Netball America
- Sport: Netball
- Jurisdiction: United States
- Membership: 50+ clubs
- Abbreviation: NA
- Founded: 2007
- Headquarters: Westminster, California

Official website
- netballamerica.com

= Netball America =

Netball governing body in the United States

Netball America is a governing body for netball in the United States. It was founded in 2007. Together with USA Netball, it is one of two rival governing bodies. Since 2009, Netball America has hosted the U.S. Open Netball Championships, featuring women's and mixed teams. Netball America also organises a national netball team, which they have branded The American Netball Team and nicknamed The Stars. They represented the United States at the 2012, 2016 and 2018 World University Netball Championships. Netball America also hosted the 2016 tournament.

==History==
===Foundation===
In 2006 and 2007, USA Netball experienced an exodus of administrators due to allegations and reports of corruption and unethical behaviour. These issues were reported to World Netball. However, according to an Australian Broadcasting Corporation report, they were never acted upon. The majority of USA Netball's affiliated members, clubs and associations subsequently left the organisation and formed a new governing body, Netball America. The four founding members included Steve Anderson, Moreen Logsdon, Jo O'Key and Sonya Ottaway. Ottaway was an Australian American and a former United States international. She became president of the new organisation. One of the main aims of the new organisation was to develop netball in the United States among American citizens.

Exercise instructions:
[A] Based on the Netball America text above, decide whether each statement agrees with it. Answer yes or no and quote the words of the text that decide it. (i) Netball America was founded in 2006. (ii) The U.S. Open Netball Championships feature women's and mixed teams. (iii) Sonya Ottaway became president of Netball America.
[B] Rewrite the paragraph of the Netball America text that begins "In 2006 and 2007" as a short list that keeps its main facts.
[C] Write the next part of the Netball America text, starting right after its last sentence.

Information supplied:
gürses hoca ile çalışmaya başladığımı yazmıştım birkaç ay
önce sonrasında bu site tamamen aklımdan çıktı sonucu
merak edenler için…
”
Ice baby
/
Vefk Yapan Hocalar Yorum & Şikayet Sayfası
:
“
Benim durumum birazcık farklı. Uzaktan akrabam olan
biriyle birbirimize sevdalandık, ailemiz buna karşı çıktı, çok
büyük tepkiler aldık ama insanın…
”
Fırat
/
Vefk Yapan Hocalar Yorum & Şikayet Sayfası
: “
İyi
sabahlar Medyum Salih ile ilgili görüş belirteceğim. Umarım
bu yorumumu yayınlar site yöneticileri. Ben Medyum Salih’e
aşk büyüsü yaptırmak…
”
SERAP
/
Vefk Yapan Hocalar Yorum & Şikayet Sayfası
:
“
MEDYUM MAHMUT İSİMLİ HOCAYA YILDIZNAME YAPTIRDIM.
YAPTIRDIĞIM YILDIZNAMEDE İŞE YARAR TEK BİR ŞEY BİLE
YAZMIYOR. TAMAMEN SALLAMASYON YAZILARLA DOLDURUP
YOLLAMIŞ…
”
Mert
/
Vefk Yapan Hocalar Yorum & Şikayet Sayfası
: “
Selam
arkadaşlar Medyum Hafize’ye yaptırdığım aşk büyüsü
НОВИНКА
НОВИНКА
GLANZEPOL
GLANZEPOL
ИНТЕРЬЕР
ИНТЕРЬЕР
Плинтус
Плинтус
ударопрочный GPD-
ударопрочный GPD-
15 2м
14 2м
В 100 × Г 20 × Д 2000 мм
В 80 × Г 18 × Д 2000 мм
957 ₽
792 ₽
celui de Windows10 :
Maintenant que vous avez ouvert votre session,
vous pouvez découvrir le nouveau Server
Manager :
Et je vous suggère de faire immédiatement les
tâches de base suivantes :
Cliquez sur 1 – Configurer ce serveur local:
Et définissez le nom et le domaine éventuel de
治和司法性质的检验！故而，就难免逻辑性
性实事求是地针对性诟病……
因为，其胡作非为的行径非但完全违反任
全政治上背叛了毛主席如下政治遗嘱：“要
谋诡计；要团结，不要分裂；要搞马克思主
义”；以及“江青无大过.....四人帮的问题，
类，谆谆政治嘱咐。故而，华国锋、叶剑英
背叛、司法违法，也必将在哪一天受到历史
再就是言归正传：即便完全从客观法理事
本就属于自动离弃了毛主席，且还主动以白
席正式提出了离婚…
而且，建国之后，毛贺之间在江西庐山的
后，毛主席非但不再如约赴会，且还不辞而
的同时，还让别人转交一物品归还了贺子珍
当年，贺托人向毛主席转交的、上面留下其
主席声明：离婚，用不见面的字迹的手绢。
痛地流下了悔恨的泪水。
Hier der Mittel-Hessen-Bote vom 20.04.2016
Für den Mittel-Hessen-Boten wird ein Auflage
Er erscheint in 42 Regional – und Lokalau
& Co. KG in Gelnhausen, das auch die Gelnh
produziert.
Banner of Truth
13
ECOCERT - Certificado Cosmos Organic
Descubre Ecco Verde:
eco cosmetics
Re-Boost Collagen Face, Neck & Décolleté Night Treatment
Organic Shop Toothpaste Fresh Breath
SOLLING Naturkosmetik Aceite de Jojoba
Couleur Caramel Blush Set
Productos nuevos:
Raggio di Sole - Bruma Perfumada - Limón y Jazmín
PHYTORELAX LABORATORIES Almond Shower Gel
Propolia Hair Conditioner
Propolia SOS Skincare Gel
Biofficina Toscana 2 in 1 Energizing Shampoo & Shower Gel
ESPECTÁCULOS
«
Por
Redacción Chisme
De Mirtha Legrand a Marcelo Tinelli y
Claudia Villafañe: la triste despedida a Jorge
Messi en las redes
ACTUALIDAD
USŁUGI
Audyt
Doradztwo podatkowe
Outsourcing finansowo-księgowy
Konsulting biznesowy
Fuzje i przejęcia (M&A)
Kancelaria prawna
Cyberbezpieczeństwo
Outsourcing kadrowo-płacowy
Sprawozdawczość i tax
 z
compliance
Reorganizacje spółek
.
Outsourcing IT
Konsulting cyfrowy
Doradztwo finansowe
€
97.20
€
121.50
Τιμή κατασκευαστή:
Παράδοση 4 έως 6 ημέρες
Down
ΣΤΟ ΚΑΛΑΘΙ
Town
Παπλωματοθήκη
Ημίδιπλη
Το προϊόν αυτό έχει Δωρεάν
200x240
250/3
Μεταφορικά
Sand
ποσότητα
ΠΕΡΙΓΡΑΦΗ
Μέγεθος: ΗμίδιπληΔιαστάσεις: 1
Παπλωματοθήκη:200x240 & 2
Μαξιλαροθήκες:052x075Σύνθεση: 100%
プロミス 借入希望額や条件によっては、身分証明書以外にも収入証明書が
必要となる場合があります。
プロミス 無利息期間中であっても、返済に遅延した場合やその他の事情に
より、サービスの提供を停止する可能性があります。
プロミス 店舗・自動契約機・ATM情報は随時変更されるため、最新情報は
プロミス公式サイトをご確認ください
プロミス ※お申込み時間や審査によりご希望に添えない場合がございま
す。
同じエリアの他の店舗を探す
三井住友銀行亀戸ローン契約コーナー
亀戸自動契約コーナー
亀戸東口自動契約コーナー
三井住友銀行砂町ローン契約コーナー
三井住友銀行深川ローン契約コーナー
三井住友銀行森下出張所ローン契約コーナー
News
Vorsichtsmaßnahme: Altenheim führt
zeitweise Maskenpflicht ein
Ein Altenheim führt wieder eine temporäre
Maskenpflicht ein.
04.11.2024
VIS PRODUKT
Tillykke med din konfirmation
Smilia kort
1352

Written responses:
[A]
(i) No: "It was founded in 2007."
(ii) Yes: "featuring women's and mixed teams"
(iii) Yes: "She became president of the new organisation."

[B]
- In 2006 and 2007, many administrators left USA Netball over allegations and reports of corruption and unethical behavior.
- These issues were reported to World Netball, but an Australian Broadcasting Corporation report says they were never acted upon.
- Most of USA Netball's affiliated members, clubs and associations then left and formed Netball America.
- The four founding members were Steve Anderson, Moreen Logsdon, Jo O'Key and Sonya Ottaway.
- Ottaway was an Australian American and a former United States international. She became the new organization's president.
- A main aim was to develop netball among American citizens in the United States.

[C]
==Competitions==
===U.S. Open Netball Championships===
Since 2009, Netball America has hosted the U.S. Open Netball Championships, featuring women's and mixed teams. It's MVP award is named after Vicki Wilson. The 2022 tournament was played in Las Vegas and featured 24 teams with players from 12 different countries and 22 different states and territories of the United States. The 2024 tournament was played in Phoenix, Arizona and won by a team representing Cheshire. The 2025 tournament was played in Greater Austin and guests included Sigrid Burger.

===USA National Netball League===
In November 2023, Netball America launched the USA National Netball League. In May 2024, they announced the first six teams to join the new league. Woodlands Warriors were announced as hosts of the first six matches.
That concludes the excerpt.